Jude’un istismar olayının ardından aşk ilişkisi kurmakta zorlandığını çok sonraları anlıyoruz. Willem’le yaşadığı eşcinsel ilişki de Jude’un geçmişle hesaplaşmasının en önemli metaforu olarak karşımızda duruyor.
Günümüz toplumundan izler
Öykünün gidişatını zenginleştiren çok fazla detay bulmak mümkün A Little Life’ta. Yanagihara anlattığı her olayda, geçmişten anımsattığı her sahnede insanlığın günümüzdeki ruh haline değen, modern insanın birey olma sorununu ve toplumda var olma çabasını anlatıyor.
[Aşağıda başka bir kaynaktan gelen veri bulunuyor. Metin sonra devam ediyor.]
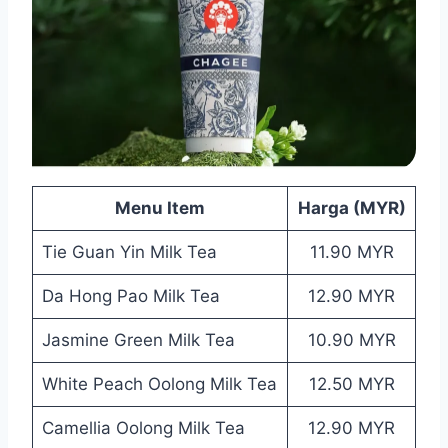
Menu Item
Harga (MYR)
Tie Guan Yin Milk Tea
11.90 MYR
Da Hong Pao Milk Tea
12.90 MYR
Jasmine Green Milk Tea
10.90 MYR
White Peach Oolong Milk Tea
12.50 MYR
Camellia Oolong Milk Tea
12.90 MYR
Ancak kitabın en dikkat çekici yanı, tüm karakterlerin kendi kimliklerini “kayıplar” üzerinden bulması. Kaybın ardından oluşan boşluğun izinden giden bu melankoli hali, kitabın her yerine yayılmış durumda. Aslında Yanagihara’nın bize anlatmak istediği de kaybın peşinden giderken hayatta oluşan diğer kayıpların, eksikliklerin ya da yarıkların akıbetinin ne olduğu.
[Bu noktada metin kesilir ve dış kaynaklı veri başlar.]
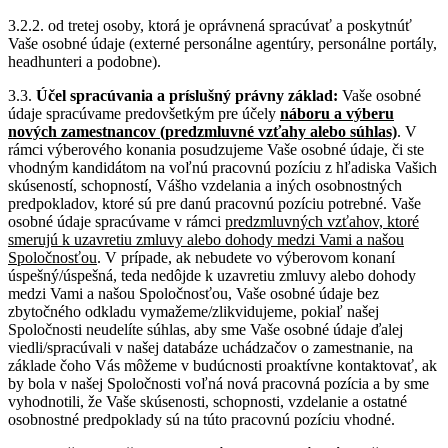
3.2.2. od tretej osoby, ktorá je oprávnená spracúvať a poskytnúť
Vaše osobné údaje (externé personálne agentúry, personálne portály,
headhunteri a podobne).
3.3.
Účel spracúvania a príslušný právny základ:
Vaše osobné
údaje spracúvame predovšetkým pre účely
náboru a výberu
nových zamestnancov (predzmluvné vzťahy alebo súhlas)
. V
rámci výberového konania posudzujeme Vaše osobné údaje, či ste
vhodným kandidátom na voľnú pracovnú pozíciu z hľadiska Vašich
skúseností, schopností, Vášho vzdelania a iných osobnostných
predpokladov, ktoré sú pre danú pracovnú pozíciu potrebné. Vaše
osobné údaje spracúvame v rámci
predzmluvných vzťahov, ktoré
smerujú k uzavretiu zmluvy alebo dohody medzi Vami a našou
Spoločnosťou
. V prípade, ak nebudete vo výberovom konaní
úspešný/úspešná, teda nedôjde k uzavretiu zmluvy alebo dohody
medzi Vami a našou Spoločnosťou, Vaše osobné údaje bez
zbytočného odkladu vymažeme/zlikvidujeme, pokiaľ našej
Spoločnosti neudelíte súhlas, aby sme Vaše osobné údaje ďalej
viedli/spracúvali v našej databáze uchádzačov o zamestnanie, na
základe čoho Vás môžeme v budúcnosti proaktívne kontaktovať, ak
by bola v našej Spoločnosti voľná nová pracovná pozícia a by sme
vyhodnotili, že Vaše skúsenosti, schopnosti, vzdelanie a ostatné
osobnostné predpoklady sú na túto pracovnú pozíciu vhodné.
A Little Life’ta başarılı olmaya çalışan karakterler hem hedefe ulaşmak için verdikleri uğraşın yarattığı yıkımla hem de peşlerini bırakmayan geçmişlerinin beraberinde getirdiği mağlubiyetlerle başa çıkmak zorunda kalıyor. Bunu başarabildiklerini söylemek çok güç, ancak dostluğa tutunarak hiç olmazsa kaybın yarattığı boşluğun içine düşüp yok olmuyorlar. Aslında çok aşina olduğumuz bir durum bu. Willem, JB, Jude ve Malcolm da aslında “güvencesizleştirilmiş” ancak bazı değerlerle ayakta durmayı başaran günümüz insanını temsil ediyor. Bu anlamda kitabın geneline yayılan hava orta sınıfvari olmasına rağmen, Yanagihara karakterlerin kırılganlığını ve güvencesizleştirilmişliğini olduğu gibi ve başarılı bir üslupla anlatmayı başarıyor. Herhalde A Little Life’ı ana akım romanlardan ve anlatılardan farklı kılan da bu.